While it is true, under the record in this case, the defendant did fail to procure the amount of insurance coverage contracted for, yet it was the plaintiff's own negligence in failing to check the amount of the policy coverage that was the proximate cause of plaintiff's loss. Code 105-603. Having the policy in its possession prior to the fire plaintiff was charged with the knowledge of the terms and conditions of the policy, namely and in particular that the policy coverage was for only $3,000 and not $7,500 as contracted for between the parties. Fields v. Goldstein, 97 Ga. App. 286 (102 SE2d 921). Consequently the plaintiff being, under the law, charged with knowing the terms and conditions of the policy, any negligence, if any, on the part of the defendant in failing to procure the amount of insurance coverage contracted for could have been avoided by the plaintiff and therefore a finding for the defendant is demanded.
2. There being no genuine issue as to any material fact left to be determined in this case the trial court did not err in granting defendant's motion for summary judgment.
HALL, Judge, concurring specially.
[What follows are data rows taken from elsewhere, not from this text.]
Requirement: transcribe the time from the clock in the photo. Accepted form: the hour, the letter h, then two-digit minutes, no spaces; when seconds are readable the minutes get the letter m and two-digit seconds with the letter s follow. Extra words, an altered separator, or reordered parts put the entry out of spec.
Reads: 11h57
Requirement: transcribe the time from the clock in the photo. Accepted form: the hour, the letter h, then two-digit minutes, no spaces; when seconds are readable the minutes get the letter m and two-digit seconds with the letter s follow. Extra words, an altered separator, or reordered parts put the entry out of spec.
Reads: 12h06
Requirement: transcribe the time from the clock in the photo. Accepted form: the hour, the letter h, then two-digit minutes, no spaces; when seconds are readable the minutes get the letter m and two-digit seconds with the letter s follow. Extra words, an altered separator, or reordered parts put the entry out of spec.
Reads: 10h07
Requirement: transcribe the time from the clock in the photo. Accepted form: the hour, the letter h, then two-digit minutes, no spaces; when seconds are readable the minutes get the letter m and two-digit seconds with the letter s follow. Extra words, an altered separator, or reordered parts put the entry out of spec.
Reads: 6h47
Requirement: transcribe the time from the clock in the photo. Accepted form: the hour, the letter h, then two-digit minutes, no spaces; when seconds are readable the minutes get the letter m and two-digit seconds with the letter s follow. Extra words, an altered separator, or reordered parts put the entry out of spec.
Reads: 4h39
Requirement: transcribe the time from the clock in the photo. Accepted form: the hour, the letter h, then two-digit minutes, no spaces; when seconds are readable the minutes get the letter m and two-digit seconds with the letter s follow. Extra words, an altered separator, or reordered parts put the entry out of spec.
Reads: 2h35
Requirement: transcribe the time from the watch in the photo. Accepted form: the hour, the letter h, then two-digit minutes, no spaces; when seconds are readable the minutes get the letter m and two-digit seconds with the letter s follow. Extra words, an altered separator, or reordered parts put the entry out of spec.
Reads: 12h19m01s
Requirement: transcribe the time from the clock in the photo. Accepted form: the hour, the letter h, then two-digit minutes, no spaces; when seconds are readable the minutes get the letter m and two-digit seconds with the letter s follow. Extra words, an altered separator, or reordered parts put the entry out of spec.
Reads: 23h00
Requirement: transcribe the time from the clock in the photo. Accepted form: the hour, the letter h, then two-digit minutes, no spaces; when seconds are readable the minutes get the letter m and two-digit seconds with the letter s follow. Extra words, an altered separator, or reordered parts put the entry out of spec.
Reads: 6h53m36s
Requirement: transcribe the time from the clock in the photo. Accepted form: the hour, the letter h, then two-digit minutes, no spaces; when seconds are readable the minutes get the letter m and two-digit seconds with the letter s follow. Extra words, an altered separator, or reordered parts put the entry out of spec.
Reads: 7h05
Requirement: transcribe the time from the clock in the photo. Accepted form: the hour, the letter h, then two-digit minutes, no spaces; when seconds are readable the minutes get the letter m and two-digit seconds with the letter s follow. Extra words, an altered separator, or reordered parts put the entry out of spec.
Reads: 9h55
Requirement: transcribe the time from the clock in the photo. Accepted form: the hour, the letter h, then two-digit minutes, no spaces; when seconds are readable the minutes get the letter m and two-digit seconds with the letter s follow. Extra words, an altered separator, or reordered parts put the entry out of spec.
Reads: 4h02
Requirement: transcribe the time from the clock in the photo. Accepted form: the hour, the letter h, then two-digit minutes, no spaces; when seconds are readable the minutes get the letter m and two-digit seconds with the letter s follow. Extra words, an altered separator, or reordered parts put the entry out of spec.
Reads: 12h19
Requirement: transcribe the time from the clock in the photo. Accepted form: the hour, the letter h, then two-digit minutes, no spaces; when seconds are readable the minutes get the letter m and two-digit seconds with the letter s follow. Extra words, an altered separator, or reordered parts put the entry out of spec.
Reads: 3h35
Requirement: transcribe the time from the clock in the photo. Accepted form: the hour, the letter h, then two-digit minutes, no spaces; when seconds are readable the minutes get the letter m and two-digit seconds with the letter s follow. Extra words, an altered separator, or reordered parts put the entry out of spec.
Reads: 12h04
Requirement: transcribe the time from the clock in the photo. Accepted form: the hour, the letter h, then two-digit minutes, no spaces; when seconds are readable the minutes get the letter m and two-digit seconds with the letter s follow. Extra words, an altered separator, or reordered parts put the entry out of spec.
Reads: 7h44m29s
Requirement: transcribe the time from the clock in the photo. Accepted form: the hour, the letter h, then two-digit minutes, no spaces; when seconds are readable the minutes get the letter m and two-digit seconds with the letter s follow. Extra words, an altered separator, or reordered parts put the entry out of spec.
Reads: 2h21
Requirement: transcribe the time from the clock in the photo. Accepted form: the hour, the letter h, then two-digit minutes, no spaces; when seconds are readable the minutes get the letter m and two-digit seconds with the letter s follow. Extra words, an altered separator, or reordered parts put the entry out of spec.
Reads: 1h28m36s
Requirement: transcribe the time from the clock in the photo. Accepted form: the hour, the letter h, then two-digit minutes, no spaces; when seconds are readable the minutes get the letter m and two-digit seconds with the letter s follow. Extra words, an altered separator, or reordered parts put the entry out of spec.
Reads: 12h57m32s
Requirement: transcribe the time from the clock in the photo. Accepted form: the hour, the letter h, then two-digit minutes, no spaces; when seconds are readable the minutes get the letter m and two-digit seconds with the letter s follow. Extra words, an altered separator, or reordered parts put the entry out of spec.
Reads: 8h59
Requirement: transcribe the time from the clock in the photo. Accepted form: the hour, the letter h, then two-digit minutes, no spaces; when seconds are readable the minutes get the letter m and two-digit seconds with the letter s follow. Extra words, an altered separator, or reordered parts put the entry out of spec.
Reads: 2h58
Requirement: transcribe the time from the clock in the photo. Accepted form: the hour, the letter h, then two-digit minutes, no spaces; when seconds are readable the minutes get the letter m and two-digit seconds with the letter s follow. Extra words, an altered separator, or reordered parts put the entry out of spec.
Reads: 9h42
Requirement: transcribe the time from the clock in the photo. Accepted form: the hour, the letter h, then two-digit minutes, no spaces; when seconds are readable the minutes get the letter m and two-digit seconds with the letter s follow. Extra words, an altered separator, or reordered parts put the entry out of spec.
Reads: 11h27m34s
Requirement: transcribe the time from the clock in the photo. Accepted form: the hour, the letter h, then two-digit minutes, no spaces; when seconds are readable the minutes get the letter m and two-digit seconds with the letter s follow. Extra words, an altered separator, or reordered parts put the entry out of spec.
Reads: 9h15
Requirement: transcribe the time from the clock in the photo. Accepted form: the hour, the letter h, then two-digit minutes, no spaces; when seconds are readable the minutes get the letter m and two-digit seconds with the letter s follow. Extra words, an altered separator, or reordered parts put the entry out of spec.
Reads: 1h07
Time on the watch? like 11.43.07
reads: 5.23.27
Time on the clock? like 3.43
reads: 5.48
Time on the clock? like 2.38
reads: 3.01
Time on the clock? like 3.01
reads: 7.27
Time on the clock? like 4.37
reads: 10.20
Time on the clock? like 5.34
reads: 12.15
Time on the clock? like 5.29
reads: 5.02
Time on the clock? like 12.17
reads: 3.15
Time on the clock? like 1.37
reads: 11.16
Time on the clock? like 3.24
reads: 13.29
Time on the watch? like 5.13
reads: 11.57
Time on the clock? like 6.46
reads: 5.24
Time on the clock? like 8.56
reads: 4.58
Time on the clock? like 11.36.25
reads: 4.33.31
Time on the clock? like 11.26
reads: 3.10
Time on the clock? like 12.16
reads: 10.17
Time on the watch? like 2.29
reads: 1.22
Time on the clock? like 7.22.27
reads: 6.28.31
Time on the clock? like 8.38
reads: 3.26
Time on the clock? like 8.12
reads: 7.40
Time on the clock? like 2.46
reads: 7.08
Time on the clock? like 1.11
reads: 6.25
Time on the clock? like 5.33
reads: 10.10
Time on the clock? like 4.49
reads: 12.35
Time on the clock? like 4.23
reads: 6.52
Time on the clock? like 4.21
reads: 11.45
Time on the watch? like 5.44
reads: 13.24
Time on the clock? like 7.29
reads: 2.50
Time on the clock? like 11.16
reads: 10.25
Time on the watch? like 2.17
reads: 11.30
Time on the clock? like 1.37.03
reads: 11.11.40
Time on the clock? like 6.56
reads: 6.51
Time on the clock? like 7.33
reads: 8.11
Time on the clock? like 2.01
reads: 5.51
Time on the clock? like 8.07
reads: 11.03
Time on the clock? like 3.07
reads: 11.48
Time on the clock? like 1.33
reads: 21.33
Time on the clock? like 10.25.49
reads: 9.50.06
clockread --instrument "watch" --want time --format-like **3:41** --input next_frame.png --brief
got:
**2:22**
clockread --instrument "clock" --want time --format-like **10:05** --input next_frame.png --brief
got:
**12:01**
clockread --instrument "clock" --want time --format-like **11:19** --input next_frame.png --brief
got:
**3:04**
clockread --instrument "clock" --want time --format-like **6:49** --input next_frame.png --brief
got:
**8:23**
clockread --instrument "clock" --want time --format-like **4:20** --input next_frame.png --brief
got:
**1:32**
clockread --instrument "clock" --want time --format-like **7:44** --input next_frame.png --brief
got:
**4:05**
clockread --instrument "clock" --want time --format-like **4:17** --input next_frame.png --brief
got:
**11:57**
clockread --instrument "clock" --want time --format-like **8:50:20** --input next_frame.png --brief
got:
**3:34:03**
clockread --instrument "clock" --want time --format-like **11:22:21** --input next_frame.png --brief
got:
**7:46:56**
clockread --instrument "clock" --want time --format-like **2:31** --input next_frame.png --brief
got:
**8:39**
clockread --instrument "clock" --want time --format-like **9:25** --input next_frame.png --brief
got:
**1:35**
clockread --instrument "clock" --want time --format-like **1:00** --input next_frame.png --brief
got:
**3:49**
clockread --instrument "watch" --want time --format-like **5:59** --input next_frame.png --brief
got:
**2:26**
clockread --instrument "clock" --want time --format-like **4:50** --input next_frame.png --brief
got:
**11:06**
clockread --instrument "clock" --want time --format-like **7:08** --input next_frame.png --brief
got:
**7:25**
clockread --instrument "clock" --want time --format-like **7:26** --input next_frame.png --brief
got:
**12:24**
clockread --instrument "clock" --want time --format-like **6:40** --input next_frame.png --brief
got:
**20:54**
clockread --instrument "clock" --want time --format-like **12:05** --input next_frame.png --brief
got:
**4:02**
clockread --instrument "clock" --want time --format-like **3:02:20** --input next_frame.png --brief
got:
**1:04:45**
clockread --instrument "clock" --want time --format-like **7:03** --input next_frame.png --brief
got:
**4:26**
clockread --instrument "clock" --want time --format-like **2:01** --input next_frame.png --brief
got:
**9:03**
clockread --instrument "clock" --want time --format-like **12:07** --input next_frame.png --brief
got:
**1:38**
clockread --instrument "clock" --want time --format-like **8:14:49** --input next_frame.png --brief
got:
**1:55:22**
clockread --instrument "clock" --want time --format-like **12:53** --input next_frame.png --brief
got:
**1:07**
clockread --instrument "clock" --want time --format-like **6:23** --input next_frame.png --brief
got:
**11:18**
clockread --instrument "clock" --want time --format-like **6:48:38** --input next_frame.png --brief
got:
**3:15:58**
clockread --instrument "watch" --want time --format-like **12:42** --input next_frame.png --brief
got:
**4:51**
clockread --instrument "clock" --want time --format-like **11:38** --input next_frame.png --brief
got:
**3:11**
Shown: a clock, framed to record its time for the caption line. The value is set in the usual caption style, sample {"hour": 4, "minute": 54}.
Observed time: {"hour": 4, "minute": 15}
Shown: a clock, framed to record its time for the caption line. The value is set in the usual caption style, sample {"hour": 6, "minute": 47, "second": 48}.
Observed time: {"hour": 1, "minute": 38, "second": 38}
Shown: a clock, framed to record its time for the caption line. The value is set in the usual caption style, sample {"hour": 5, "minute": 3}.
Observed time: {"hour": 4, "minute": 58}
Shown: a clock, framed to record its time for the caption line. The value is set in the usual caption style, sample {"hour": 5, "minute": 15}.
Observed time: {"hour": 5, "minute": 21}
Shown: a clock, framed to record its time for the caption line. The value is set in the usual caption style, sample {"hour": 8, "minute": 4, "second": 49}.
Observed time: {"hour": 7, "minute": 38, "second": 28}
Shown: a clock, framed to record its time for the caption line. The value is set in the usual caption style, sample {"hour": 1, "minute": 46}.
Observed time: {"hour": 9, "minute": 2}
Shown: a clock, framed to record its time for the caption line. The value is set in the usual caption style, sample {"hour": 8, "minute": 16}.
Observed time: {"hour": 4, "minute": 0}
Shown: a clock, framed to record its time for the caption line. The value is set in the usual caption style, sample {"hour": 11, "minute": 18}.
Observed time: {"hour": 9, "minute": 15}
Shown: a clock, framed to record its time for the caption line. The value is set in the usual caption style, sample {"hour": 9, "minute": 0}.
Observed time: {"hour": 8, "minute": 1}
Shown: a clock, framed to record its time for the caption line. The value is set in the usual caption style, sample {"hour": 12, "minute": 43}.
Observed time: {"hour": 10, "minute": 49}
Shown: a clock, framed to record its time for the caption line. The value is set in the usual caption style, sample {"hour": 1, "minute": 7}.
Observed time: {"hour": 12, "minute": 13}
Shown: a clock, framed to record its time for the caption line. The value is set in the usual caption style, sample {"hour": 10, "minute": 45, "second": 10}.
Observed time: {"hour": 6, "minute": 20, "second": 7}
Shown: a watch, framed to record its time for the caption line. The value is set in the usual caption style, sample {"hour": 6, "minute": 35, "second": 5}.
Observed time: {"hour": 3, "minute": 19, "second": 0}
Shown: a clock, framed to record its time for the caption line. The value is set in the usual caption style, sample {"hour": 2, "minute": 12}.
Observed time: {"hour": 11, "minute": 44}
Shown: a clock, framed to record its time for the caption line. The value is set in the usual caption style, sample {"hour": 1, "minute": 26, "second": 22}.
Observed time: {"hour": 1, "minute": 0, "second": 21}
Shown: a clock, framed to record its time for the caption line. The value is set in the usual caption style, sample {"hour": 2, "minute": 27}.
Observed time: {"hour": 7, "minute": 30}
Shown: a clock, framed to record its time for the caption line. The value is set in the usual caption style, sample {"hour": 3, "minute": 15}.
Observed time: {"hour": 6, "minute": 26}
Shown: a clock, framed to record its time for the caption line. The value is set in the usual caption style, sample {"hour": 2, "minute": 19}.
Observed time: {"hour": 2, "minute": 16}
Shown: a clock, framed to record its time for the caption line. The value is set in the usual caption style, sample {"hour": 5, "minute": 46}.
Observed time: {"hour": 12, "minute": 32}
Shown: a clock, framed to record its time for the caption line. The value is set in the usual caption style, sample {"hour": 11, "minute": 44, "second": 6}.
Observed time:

I reluctantly concur with the opinion for the reason that we are bound by the Supreme Court's affirmance ( Fields v. Goldstein, 214 Ga. 277, 104 SE2d 337) of Fields v. Goldstein, 97 Ga. App. 286, 288 (3) (102 SE2d 921). In my opinion, the better rule is that the question whether the failure to procure an adequate policy was due to the plaintiff's own negligence in not reading his policy should be submitted to the jury. The following authorities support this view: Elam v. Smithdeal Realty & Ins. Co., 182 N.C. 599 (109 SE 632); Ursini v. Goldman, 118 Conn. 554 (173 A 789); Shapiro v. Amalgamated Trust & Sav. Bank, 283 Ill. App. 243; Harris v. A. P. Nichols Invest. Co., (Mo. App.) 25 SW2d 484; Israelson v. Williams, 166 App. Div. 25 (151 NYS 679); Glisson v. Stone, 4 Tenn. App. 71; 29 ALR2d 196; 29 Am. Jur. 563, 165. As distinguishing between the liability of an insurance broker and the insurance company, see Thomas v. Funkhouser, 91 Ga. 478 (18 SE 312) and Heisley v. Allied American Mut. Fire Ins. Co., 71 Ga. App. 107, 112 (30 SE2d 285).
T. J. Long, Ben Weinberg, Jr., contra.
Fine & Rolader, A. J. Block, Jr., for plaintiff in error.